Now we can easily construct our tentacle plot. We use the unnest() function to expand the data.

p.data<-unnest(fcsts.va,fcst,.sep=".") #unnest the data for plotting
ggplot()+  
  geom_path(aes(x=fcst.date,y=fcst.hpa12,color=factor(year(date))),
                     data=unnest(fcsts.va,fcst,.sep=".")
            ,linetype=2 )    +
  
      geom_path(aes(x=date,y=hpa12),
                data=d.state[year(date)>1984 & state=="VA", c("date","state","hpa12"),with=F]
                ,size=1.05)+
  theme_minimal()+theme(legend.position="none")+  scale_y_continuous(label=percent)+
  labs(x="",y="",title="Annual percentage change in house prices",
                       subtitle="Virginia in September, dotted lines forecast from AR(2) model fit",
                       caption="@lenkiefer Source: Freddie Mac House Price Index\nAR(2) forecast fit on data up to point where solid line and dotted lines diverge")+
  theme(plot.caption=element_text(hjust=0))+

  coord_cartesian(xlim=c(as.Date("1985-01-01"),max(p.data$fcst.date)),ylim=c(-.1,.2))
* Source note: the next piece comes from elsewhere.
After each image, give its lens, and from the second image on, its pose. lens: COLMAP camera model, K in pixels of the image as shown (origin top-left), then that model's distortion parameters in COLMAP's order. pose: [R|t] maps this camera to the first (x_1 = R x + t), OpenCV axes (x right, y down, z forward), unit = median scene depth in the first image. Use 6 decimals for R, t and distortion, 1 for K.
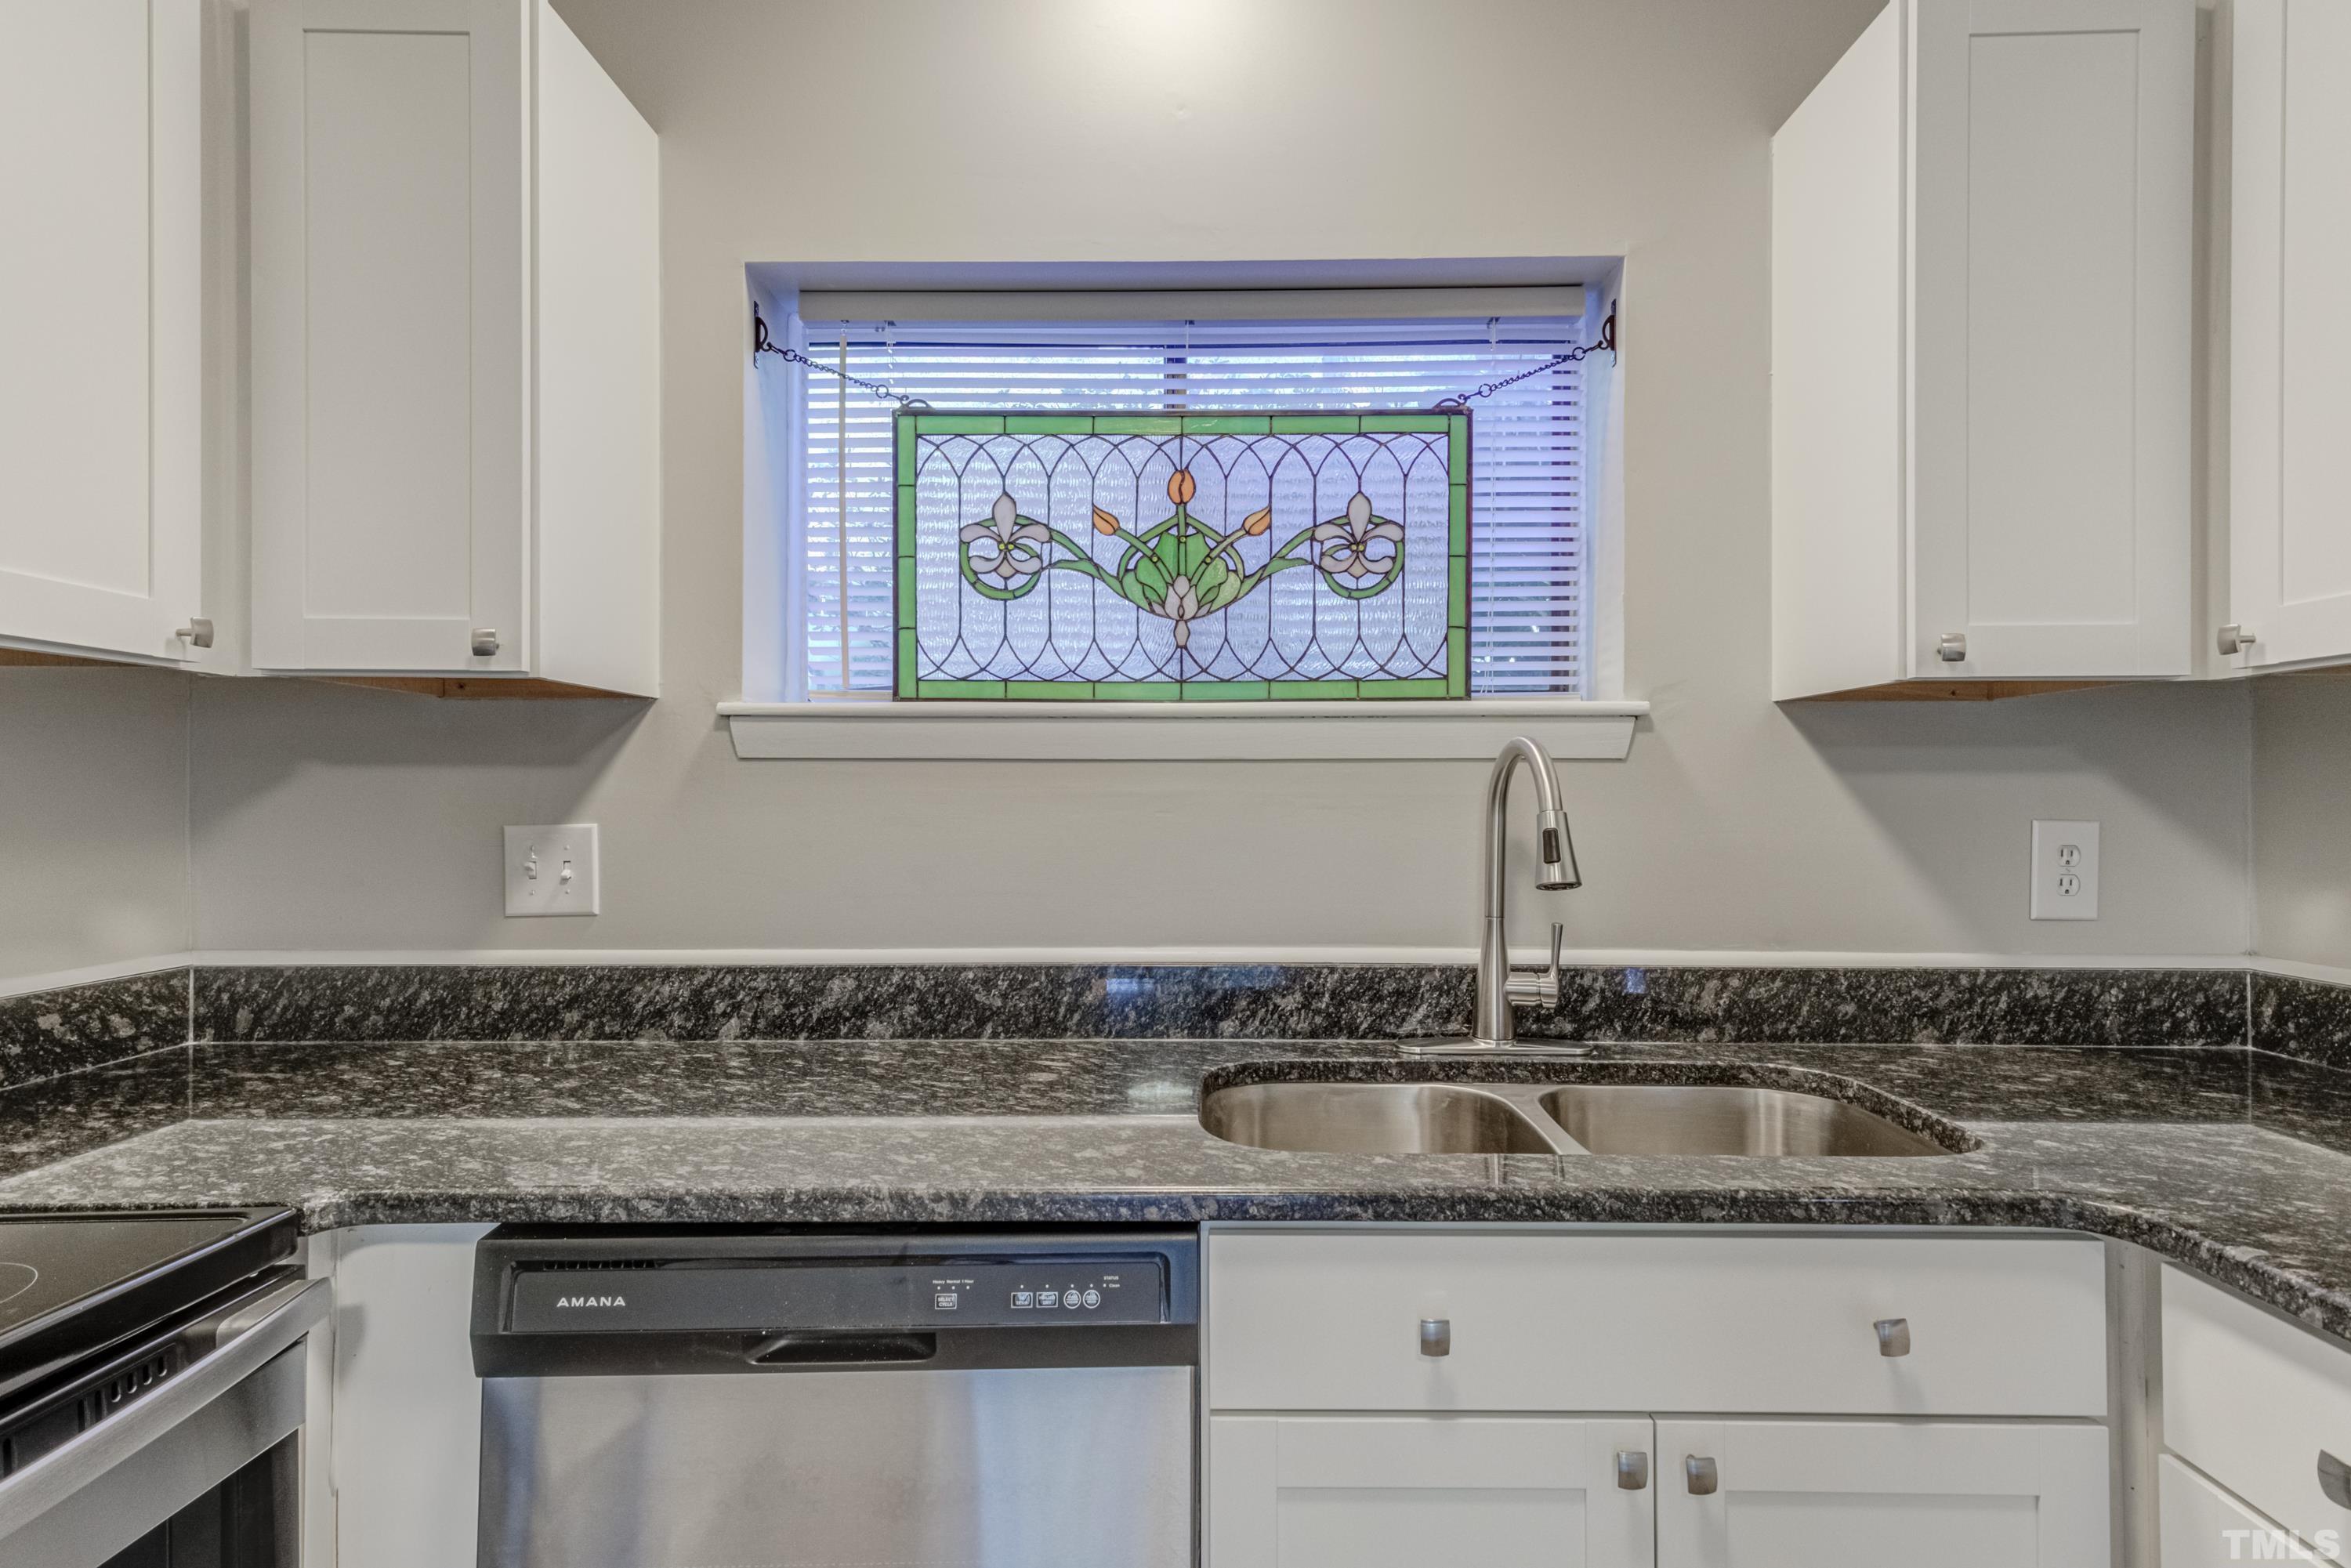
lens RADIAL K [[1290.5, 0, 1209.1], [0, 1290.5, 791.2], [0, 0, 1]] dist [0.044299, -0.029003]
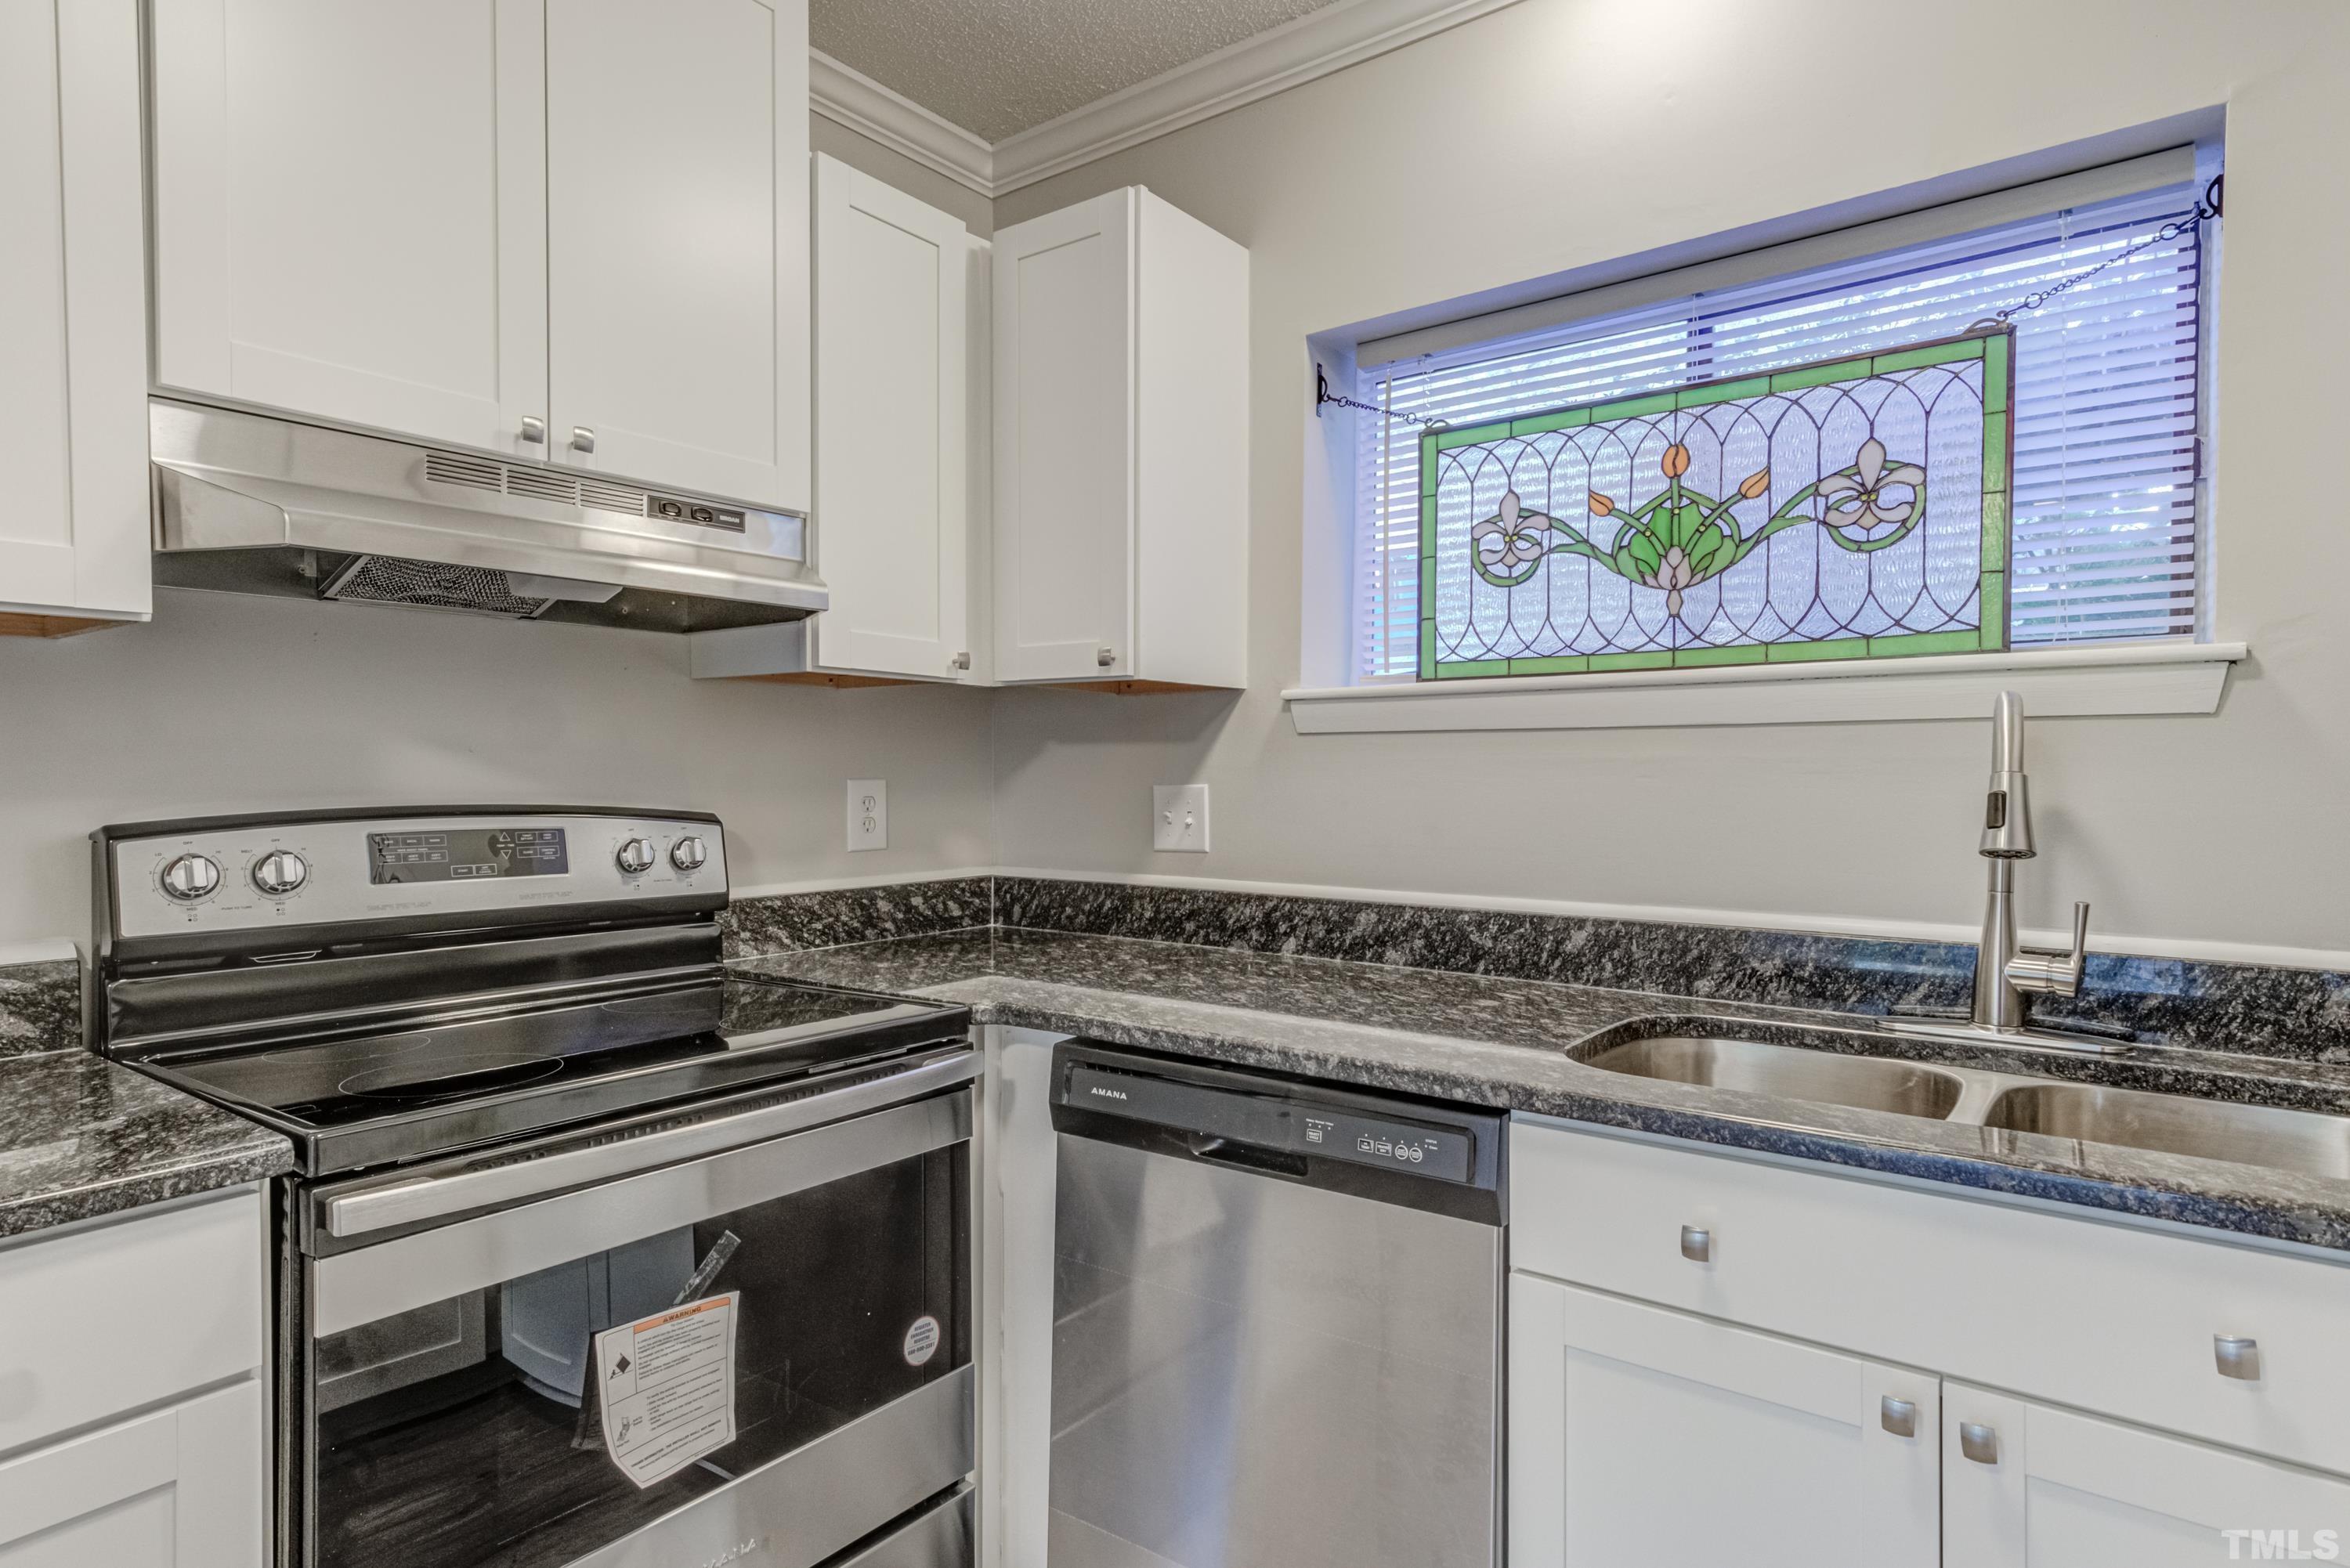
lens RADIAL K [[1286.3, 0, 1048.7], [0, 1286.3, 779.9], [0, 0, 1]] dist [0.025835, -0.008973]
pose [[0.761907, 0.005255, -0.647665, 0.276311], [0.001726, 0.999947, 0.010143, 0.007735], [0.647684, -0.008846, 0.761858, -0.114539]]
plot of chunk va-plot-recursion-7-dec4-2016,

We can also roll over each state:

fcsts.st<- d.state[year(date)>1984, c("date","state","hpa12"),with=F] %>% 
           mutate(fcst=map2(state,date,fcst.d3))
           
p.data2<-unnest(fcsts.va,fcst,.sep=".")

ggplot()+  
  geom_path(aes(x=fcst.date,y=fcst.hpa12,color=factor(year(date))),
                     data=unnest(filter(fcsts.st,! state %in% c("DC","US.NSA","US.SA")),fcst,.sep=".")
            ,linetype=2,size=.75 )    +
  
      geom_path(aes(x=date,y=hpa12),
                data=d.state[year(date)>1984 & ! state %in% c("DC","US.NSA","US.SA") , c("date","state","hpa12"),with=F]
                ,size=.85)+
  theme_minimal()+theme(legend.position="none")+  scale_y_continuous(label=percent)+
  labs(x="",y="",title="Annual percentage change in house prices",
                       subtitle="Dotted lines forecast from AR(2) model fit",
                       caption="@lenkiefer Source: Freddie Mac House Price Index\nAR(2) forecast fit on data up to point where solid line and dotted lines diverge")+
  theme(plot.caption=element_text(hjust=0))+
  facet_wrap(~state,ncol=5)

plot of chunk va-plot-recursion-8-dec4-2016,

And we can make a gif looping through a few key states:

tentacle gifs

Going forward

This type of approach could be quite useful for a number of other applications. The map functions from purrr have a lot of potential uses I’m looking forward to trying out in the future. So far, I haven’t blown up my computer with an endless loop. If I can keep it that way, I’ll follow up in this space with some other applications.